## [EXERCISE PROMPT]
Transcribe the text that follows each item below, keeping every line the same. Leave the pictures out of your answer.

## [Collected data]

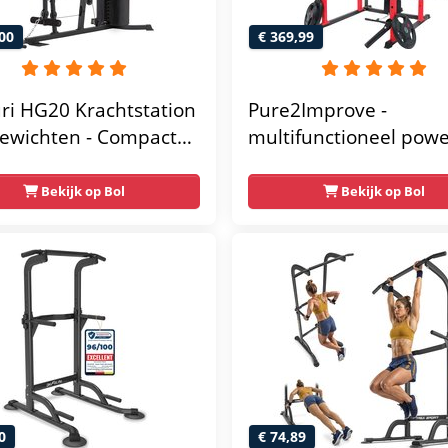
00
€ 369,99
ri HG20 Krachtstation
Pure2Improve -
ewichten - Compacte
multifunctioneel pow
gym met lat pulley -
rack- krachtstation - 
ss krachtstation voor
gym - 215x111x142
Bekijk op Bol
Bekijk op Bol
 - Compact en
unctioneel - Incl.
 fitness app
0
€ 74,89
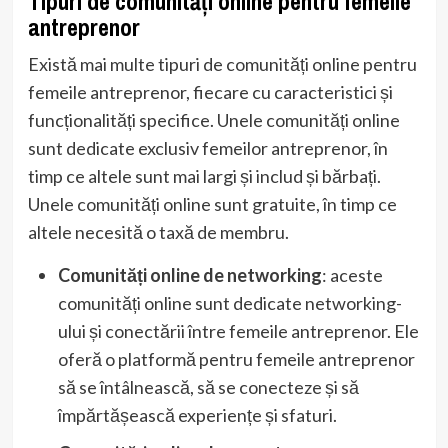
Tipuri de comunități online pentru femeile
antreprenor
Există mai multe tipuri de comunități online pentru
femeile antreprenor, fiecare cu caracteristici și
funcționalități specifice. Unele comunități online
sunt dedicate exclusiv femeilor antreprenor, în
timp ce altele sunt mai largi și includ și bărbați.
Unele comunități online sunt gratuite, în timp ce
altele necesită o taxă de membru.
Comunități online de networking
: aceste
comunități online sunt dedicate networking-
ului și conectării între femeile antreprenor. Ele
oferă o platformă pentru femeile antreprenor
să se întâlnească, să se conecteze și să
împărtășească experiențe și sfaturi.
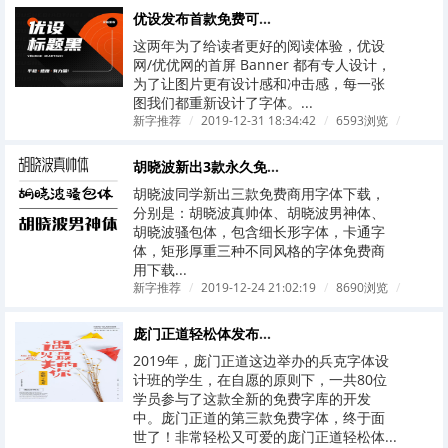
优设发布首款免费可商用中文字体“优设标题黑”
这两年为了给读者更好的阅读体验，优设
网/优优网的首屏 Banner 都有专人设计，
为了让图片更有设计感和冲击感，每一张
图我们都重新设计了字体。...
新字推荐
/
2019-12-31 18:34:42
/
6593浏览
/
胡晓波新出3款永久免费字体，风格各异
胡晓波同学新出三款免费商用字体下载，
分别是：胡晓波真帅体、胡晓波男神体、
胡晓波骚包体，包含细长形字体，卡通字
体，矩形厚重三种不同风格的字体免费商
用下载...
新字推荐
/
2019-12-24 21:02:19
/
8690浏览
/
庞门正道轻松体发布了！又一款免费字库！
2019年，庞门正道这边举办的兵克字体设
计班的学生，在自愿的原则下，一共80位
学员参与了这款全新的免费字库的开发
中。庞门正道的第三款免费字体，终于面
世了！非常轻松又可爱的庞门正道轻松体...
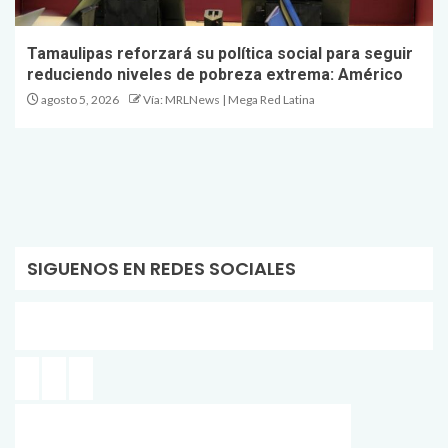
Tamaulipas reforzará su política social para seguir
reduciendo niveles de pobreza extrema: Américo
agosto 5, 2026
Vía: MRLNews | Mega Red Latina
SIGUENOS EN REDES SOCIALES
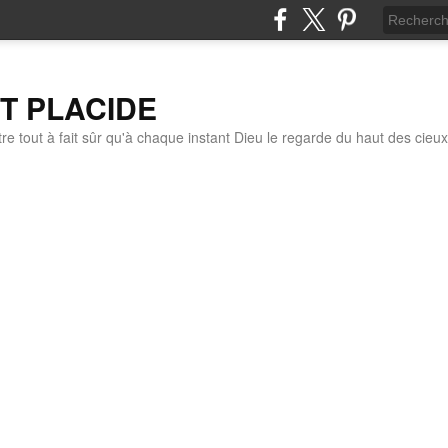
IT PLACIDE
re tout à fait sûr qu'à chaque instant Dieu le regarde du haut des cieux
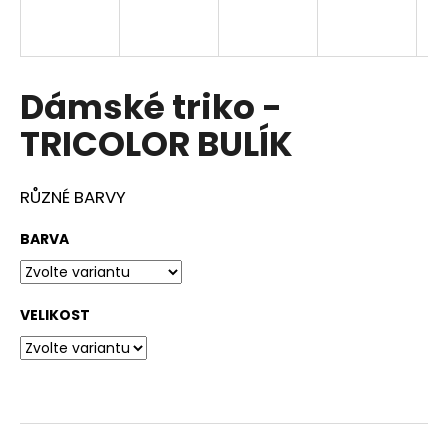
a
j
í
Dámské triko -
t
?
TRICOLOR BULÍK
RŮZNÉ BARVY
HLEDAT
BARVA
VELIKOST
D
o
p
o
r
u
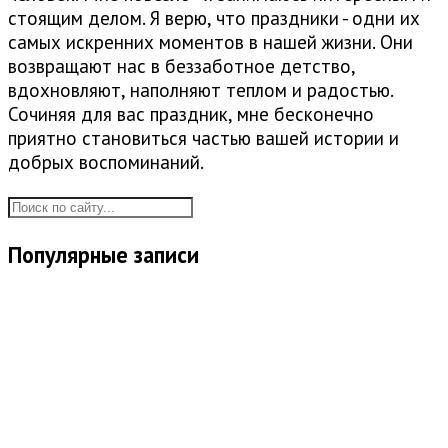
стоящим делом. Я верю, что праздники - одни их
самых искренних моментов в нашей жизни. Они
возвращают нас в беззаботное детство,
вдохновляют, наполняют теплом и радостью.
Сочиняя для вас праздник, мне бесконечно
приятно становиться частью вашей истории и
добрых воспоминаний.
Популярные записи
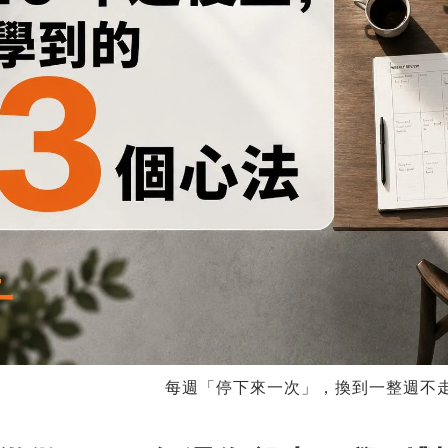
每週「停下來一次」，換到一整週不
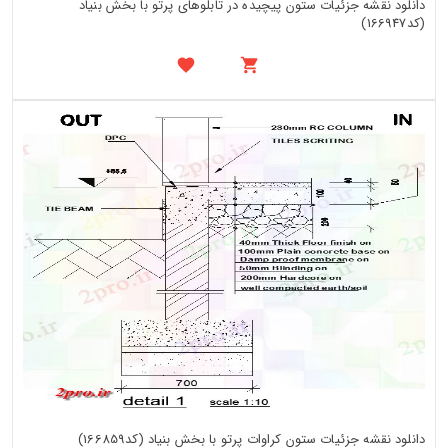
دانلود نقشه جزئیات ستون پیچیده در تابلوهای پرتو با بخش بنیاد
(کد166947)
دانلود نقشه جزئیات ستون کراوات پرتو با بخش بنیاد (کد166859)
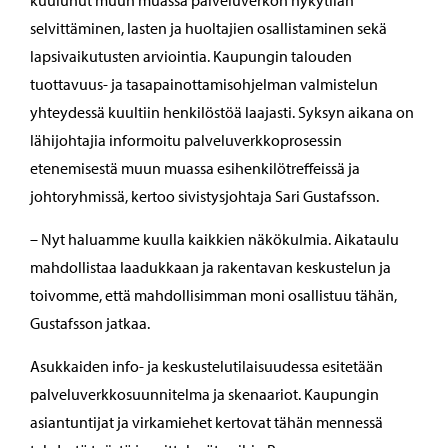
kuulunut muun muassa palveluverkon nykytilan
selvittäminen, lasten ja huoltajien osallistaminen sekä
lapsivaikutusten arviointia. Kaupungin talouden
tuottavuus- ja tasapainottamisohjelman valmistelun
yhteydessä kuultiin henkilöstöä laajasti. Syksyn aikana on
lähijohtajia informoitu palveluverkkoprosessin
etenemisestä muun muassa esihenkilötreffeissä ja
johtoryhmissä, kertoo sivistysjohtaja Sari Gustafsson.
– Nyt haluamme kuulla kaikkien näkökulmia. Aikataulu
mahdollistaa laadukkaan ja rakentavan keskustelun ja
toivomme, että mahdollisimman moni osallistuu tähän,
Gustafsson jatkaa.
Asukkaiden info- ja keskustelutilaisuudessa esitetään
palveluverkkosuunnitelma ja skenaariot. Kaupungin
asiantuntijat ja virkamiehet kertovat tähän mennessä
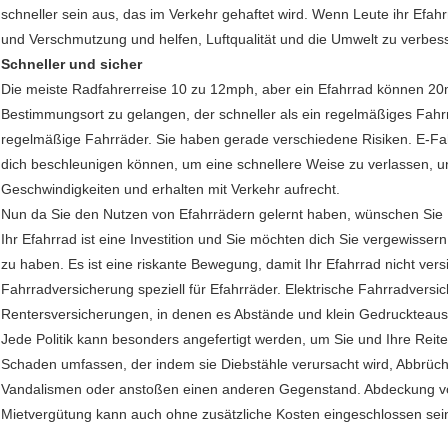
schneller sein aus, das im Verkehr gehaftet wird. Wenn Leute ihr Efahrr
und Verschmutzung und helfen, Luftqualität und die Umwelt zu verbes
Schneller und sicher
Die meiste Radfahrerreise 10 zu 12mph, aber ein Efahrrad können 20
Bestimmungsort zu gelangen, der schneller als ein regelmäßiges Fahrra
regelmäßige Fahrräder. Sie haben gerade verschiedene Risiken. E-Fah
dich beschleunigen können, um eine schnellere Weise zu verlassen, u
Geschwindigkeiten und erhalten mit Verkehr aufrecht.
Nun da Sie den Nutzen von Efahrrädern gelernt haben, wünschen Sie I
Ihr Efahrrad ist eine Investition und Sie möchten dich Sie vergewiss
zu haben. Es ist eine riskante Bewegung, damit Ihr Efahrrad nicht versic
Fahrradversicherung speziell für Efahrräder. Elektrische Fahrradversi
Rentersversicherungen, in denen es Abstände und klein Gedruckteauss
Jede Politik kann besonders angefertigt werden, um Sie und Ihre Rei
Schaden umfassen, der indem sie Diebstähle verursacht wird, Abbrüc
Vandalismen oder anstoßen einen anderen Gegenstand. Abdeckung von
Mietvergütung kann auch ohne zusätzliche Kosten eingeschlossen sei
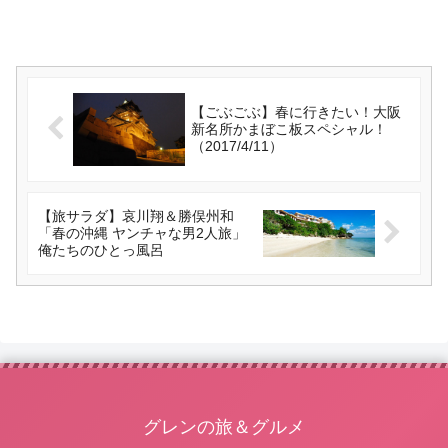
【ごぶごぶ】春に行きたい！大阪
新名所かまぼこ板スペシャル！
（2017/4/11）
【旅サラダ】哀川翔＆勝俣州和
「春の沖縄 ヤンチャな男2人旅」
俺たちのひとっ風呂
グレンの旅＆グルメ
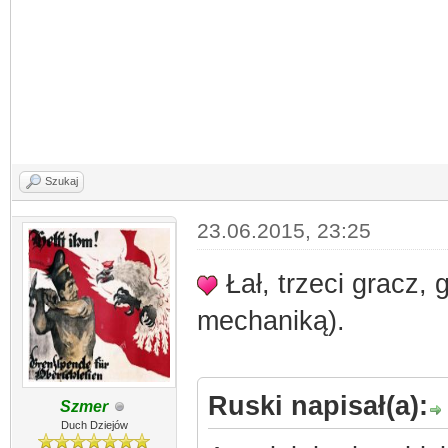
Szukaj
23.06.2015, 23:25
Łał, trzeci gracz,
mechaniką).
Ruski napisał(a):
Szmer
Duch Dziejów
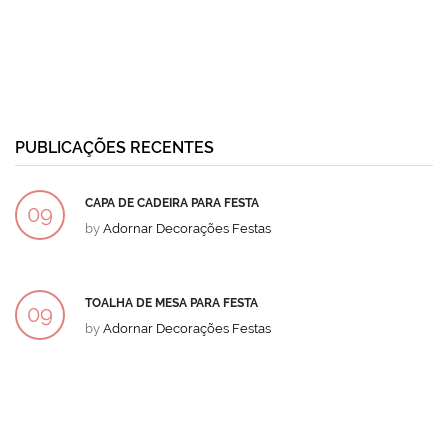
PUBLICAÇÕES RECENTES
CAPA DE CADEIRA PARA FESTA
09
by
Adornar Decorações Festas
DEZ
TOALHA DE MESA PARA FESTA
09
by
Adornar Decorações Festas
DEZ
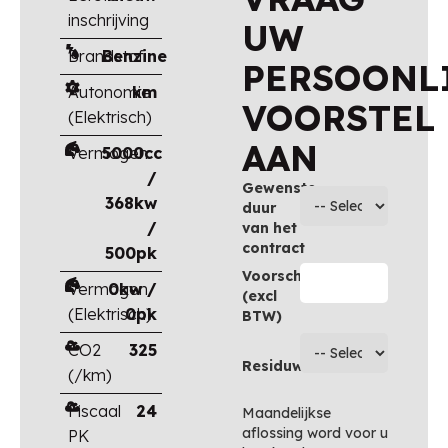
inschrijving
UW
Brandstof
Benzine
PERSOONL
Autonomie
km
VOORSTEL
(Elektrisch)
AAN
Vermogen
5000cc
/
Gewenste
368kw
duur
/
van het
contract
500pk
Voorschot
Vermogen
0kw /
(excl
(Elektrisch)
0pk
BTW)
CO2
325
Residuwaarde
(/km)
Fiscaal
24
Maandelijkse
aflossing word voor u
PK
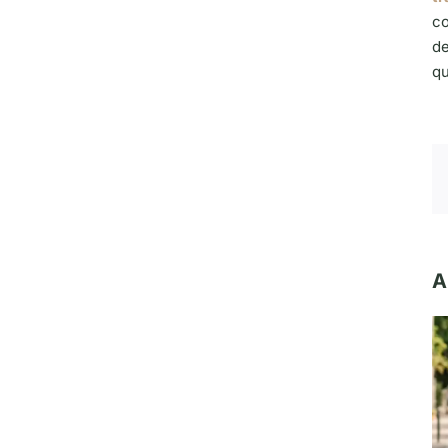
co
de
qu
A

## [SOLVED EXERCISE]
00
€ 369,99
ri HG20 Krachtstation
Pure2Improve -
ewichten - Compacte
multifunctioneel pow
gym met lat pulley -
rack- krachtstation - 
ss krachtstation voor
gym - 215x111x142
Bekijk op Bol
Bekijk op Bol
 - Compact en
unctioneel - Incl.
 fitness app
0
€ 74,89
Tipuri de comunități online pentru femeile
antreprenor
Există mai multe tipuri de comunități online pentru
femeile antreprenor, fiecare cu caracteristici și
funcționalități specifice. Unele comunități online
sunt dedicate exclusiv femeilor antreprenor, în
timp ce altele sunt mai largi și includ și bărbați.
Unele comunități online sunt gratuite, în timp ce
altele necesită o taxă de membru.
Comunități online de networking
: aceste
comunități online sunt dedicate networking-
ului și conectării între femeile antreprenor. Ele
oferă o platformă pentru femeile antreprenor
să se întâlnească, să se conecteze și să
împărtășească experiențe și sfaturi.
优设发布首款免费可商用中文字体“优设标题黑”
这两年为了给读者更好的阅读体验，优设
网/优优网的首屏 Banner 都有专人设计，
为了让图片更有设计感和冲击感，每一张
图我们都重新设计了字体。...
新字推荐
/
2019-12-31 18:34:42
/
6593浏览
/
胡晓波新出3款永久免费字体，风格各异
胡晓波同学新出三款免费商用字体下载，
分别是：胡晓波真帅体、胡晓波男神体、
胡晓波骚包体，包含细长形字体，卡通字
体，矩形厚重三种不同风格的字体免费商
用下载...
新字推荐
/
2019-12-24 21:02:19
/
8690浏览
/
庞门正道轻松体发布了！又一款免费字库！
2019年，庞门正道这边举办的兵克字体设
计班的学生，在自愿的原则下，一共80位
学员参与了这款全新的免费字库的开发
中。庞门正道的第三款免费字体，终于面
世了！非常轻松又可爱的庞门正道轻松体...
Tamaulipas reforzará su política social para seguir
reduciendo niveles de pobreza extrema: Américo
agosto 5, 2026
Vía: MRLNews | Mega Red Latina
SIGUENOS EN REDES SOCIALES
IT PLACIDE
re tout à fait sûr qu'à chaque instant Dieu le regarde du haut des cieux
a
j
í
Dámské triko -
t
?
TRICOLOR BULÍK
RŮZNÉ BARVY
HLEDAT
BARVA
VELIKOST
D
o
p
o
r
u
стоящим делом. Я верю, что праздники - одни их
самых искренних моментов в нашей жизни. Они
возвращают нас в беззаботное детство,
вдохновляют, наполняют теплом и радостью.
Сочиняя для вас праздник, мне бесконечно
приятно становиться частью вашей истории и
добрых воспоминаний.
Популярные записи
每週「停下來一次」，換到一整週不
دانلود نقشه جزئیات ستون پیچیده در تابلوهای پرتو با بخش بنیاد
(کد166947)
دانلود نقشه جزئیات ستون کراوات پرتو با بخش بنیاد (کد166859)
kuulunut muun muassa palveluverkon nykytilan
selvittäminen, lasten ja huoltajien osallistaminen sekä
lapsivaikutusten arviointia. Kaupungin talouden
tuottavuus- ja tasapainottamisohjelman valmistelun
yhteydessä kuultiin henkilöstöä laajasti. Syksyn aikana on
lähijohtajia informoitu palveluverkkoprosessin
etenemisestä muun muassa esihenkilötreffeissä ja
johtoryhmissä, kertoo sivistysjohtaja Sari Gustafsson.
– Nyt haluamme kuulla kaikkien näkökulmia. Aikataulu
mahdollistaa laadukkaan ja rakentavan keskustelun ja
toivomme, että mahdollisimman moni osallistuu tähän,
Gustafsson jatkaa.
Asukkaiden info- ja keskustelutilaisuudessa esitetään
palveluverkkosuunnitelma ja skenaariot. Kaupungin
asiantuntijat ja virkamiehet kertovat tähän mennessä
schneller sein aus, das im Verkehr gehaftet wird. Wenn Leute ihr Efahrr
und Verschmutzung und helfen, Luftqualität und die Umwelt zu verbes
Schneller und sicher
Die meiste Radfahrerreise 10 zu 12mph, aber ein Efahrrad können 20
Bestimmungsort zu gelangen, der schneller als ein regelmäßiges Fahrra
regelmäßige Fahrräder. Sie haben gerade verschiedene Risiken. E-Fah
dich beschleunigen können, um eine schnellere Weise zu verlassen, u
Geschwindigkeiten und erhalten mit Verkehr aufrecht.
Nun da Sie den Nutzen von Efahrrädern gelernt haben, wünschen Sie I
Ihr Efahrrad ist eine Investition und Sie möchten dich Sie vergewiss
zu haben. Es ist eine riskante Bewegung, damit Ihr Efahrrad nicht versic
Fahrradversicherung speziell für Efahrräder. Elektrische Fahrradversi
Rentersversicherungen, in denen es Abstände und klein Gedruckteauss
Jede Politik kann besonders angefertigt werden, um Sie und Ihre Rei
Schaden umfassen, der indem sie Diebstähle verursacht wird, Abbrüc
Vandalismen oder anstoßen einen anderen Gegenstand. Abdeckung von
Mietvergütung kann auch ohne zusätzliche Kosten eingeschlossen sei
【ごぶごぶ】春に行きたい！大阪
新名所かまぼこ板スペシャル！
（2017/4/11）
【旅サラダ】哀川翔＆勝俣州和
「春の沖縄 ヤンチャな男2人旅」
俺たちのひとっ風呂
グレンの旅＆グルメ
Szukaj
23.06.2015, 23:25
Łał, trzeci gracz,
mechaniką).
Ruski napisał(a):
Szmer
Duch Dziejów
PUBLICAÇÕES RECENTES
CAPA DE CADEIRA PARA FESTA
09
by
Adornar Decorações Festas
DEZ
TOALHA DE MESA PARA FESTA
09
by
Adornar Decorações Festas
DEZ
inschrijving
UW
Brandstof
Benzine
PERSOONL
Autonomie
km
VOORSTEL
(Elektrisch)
AAN
Vermogen
5000cc
/
Gewenste
368kw
duur
/
van het
contract
500pk
Voorschot
Vermogen
0kw /
(excl
(Elektrisch)
0pk
BTW)
CO2
325
Residuwaarde
(/km)
Fiscaal
24
Maandelijkse
aflossing word voor u
PK
co
de
qu
A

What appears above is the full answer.